Filed under: UFC
VANCOUVER, British Columbia – The moment the left hook landed on Yves Edwards‘ jaw, the fight had been decided — even if Sam Stout didn’t realize it right away.
It took a moment for Edwards’ legs to stiffen up as his upper body pitched slightly forward and then rocked back. He was already unconscious by then, but the whiplash motion of the fall sent his head snapping back when his body hit the mat. The sound of the back of Edwards’ head hitting the canvas was like someone smashing a car fender with a baseball bat — a sickening crash that echoed throughout the Rogers Arena.
Stout rushed in to add a finishing blow, but one look at Edwards and he knew it wasn’t necessary.
“I saw…he folded right up and went down and hit the back of his head pretty hard,” Stout said at the UFC 131 post-fight press conference. “I had my eyes right on his eyes and I saw them roll back, so I wasn’t going to go in and try to do any more damage than was necessary.”
It wouldn’t have been the first time a fighter added an unneeded blow to a downed opponent, but Stout explained that his respect for the MMA veteran Edwards made him reluctant to do any more damage than was absolutely necessary.
Besides, Stout added, the guy had given him one of his Oreos at Friday’s weigh-ins. What kind of person would he be if he poured on the punches after that?
“This is just a sport to me and I’m not somebody who’s trying to hurt anybody,” Stout said. “And Yves Edwards is a guy with class and I’ve respected him for a long time. He’s a good guy. He gave me a cookie at the weigh-ins. I’m not going to try and hurt a guy like that.”

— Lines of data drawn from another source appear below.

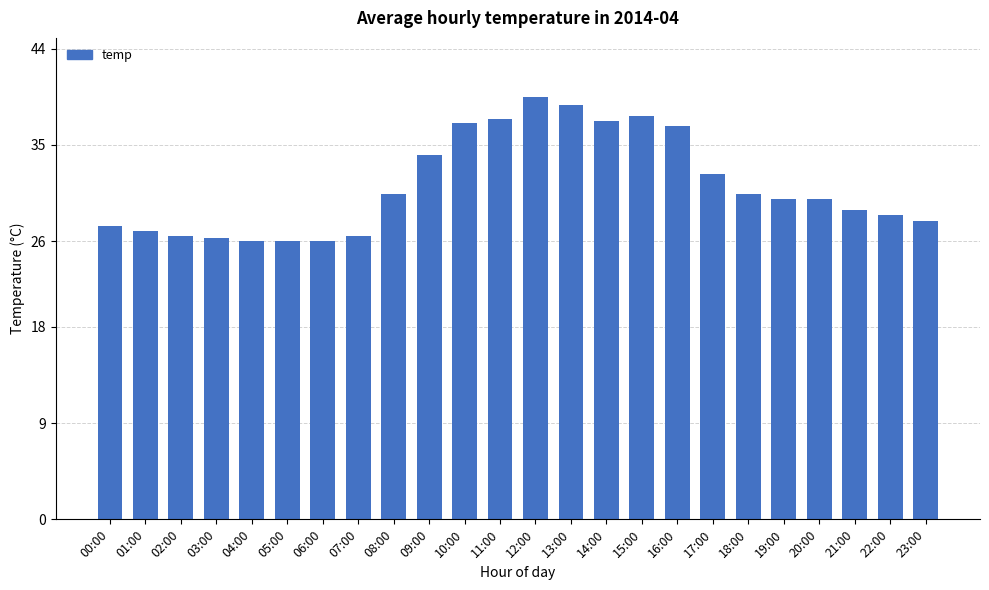

What is the average value?

31.2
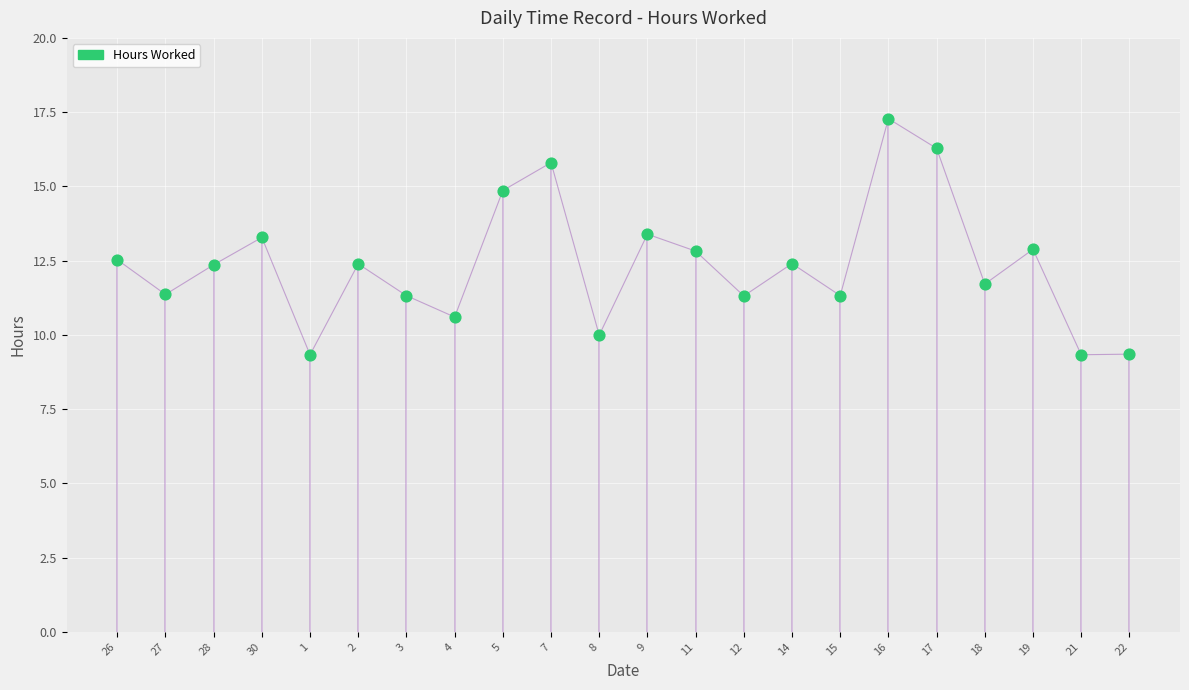

Approximately how many times larger is the value at 1 compared to 22?

1.0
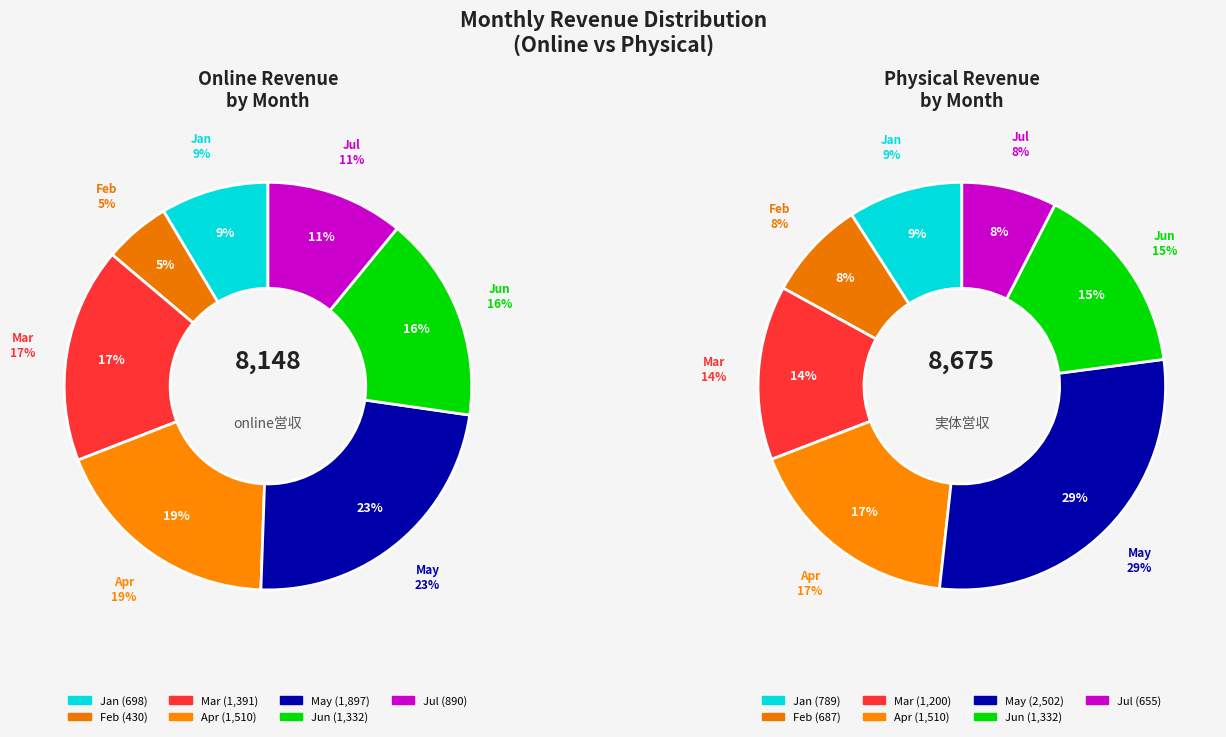

What is the smallest slice in the pie chart?

Feb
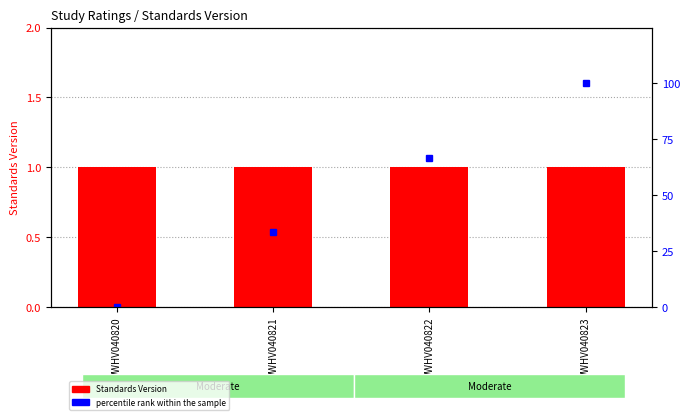

The percentile rank within the sample series shows -32.7 at WWHV040820. True or false?

False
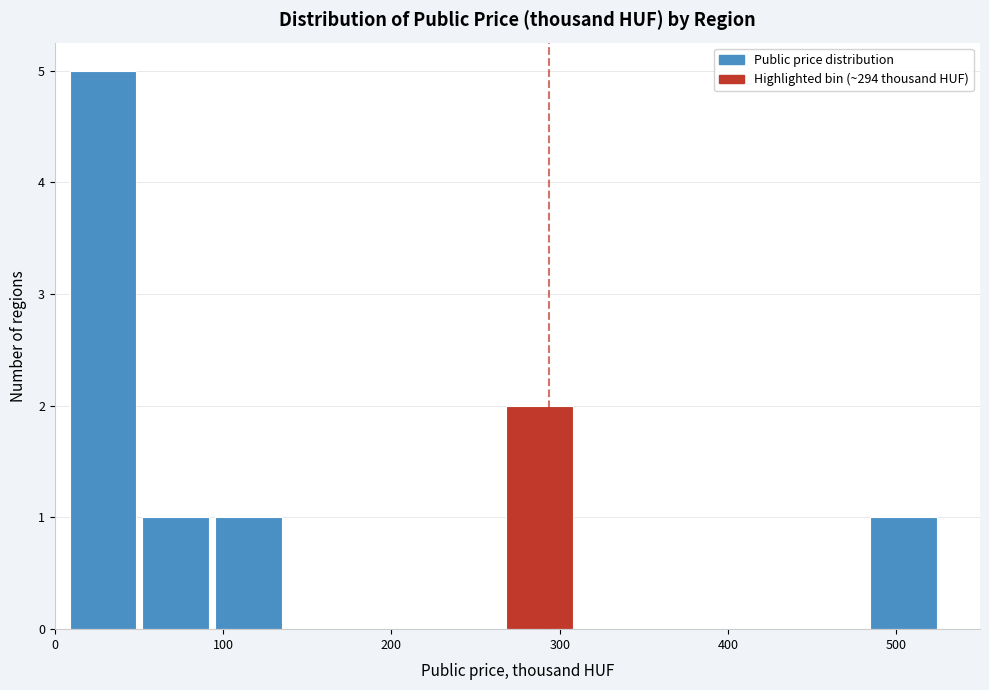

What is the height of the bar covering 270 to 310 on the x-axis? Neither the bar edges nor the heights are printed on the chart, so give them approximately, as read against the axes.

2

UFC president Dana White called it “one of the nastiest knockouts I’ve ever seen,” which makes it only fitting that Stout earned the $70,000 Knockout of the Night bonus.
“I don’t think he even thought he had to go in there and finish him off,” White said. “When he hit him, I mean, it’s one of the most vicious knockouts in UFC history, if not the most vicious.”
Though Edwards lay motionless on the mat for several minutes after the knockout, he eventually left that Octagon under his own power. On Sunday morning he took to Twitter to assure fans that he was doing fine.
“Thank you everyone for all the support,” Edwards wrote. “I’m fine and appreciate your concern. Congrats @sammyjstout it was fun while it lasted. Great job!”
For Stout, the knockout victory was a joy and a relief after so many fights without one, and the emotion carried over into his post-fight celebrations, he admitted.
“I’ve been calling myself ‘Hands of Stone,’ and I haven’t knocked anybody out in the last five years, so I was starting to get a little worried about it,” said Stout, whose last KO win came in September of 2007 against Martin Grandmont in the TKO organization.
“It was definitely a big relief to get that knockout. It was a good feeling that I haven’t felt in a while and I think you can see if you go back and watch the tape of my celebration, it got extended a little bit. I was jumping up and down and screaming for a while. It feels good to be knocking people out again and I hope to keep it going.”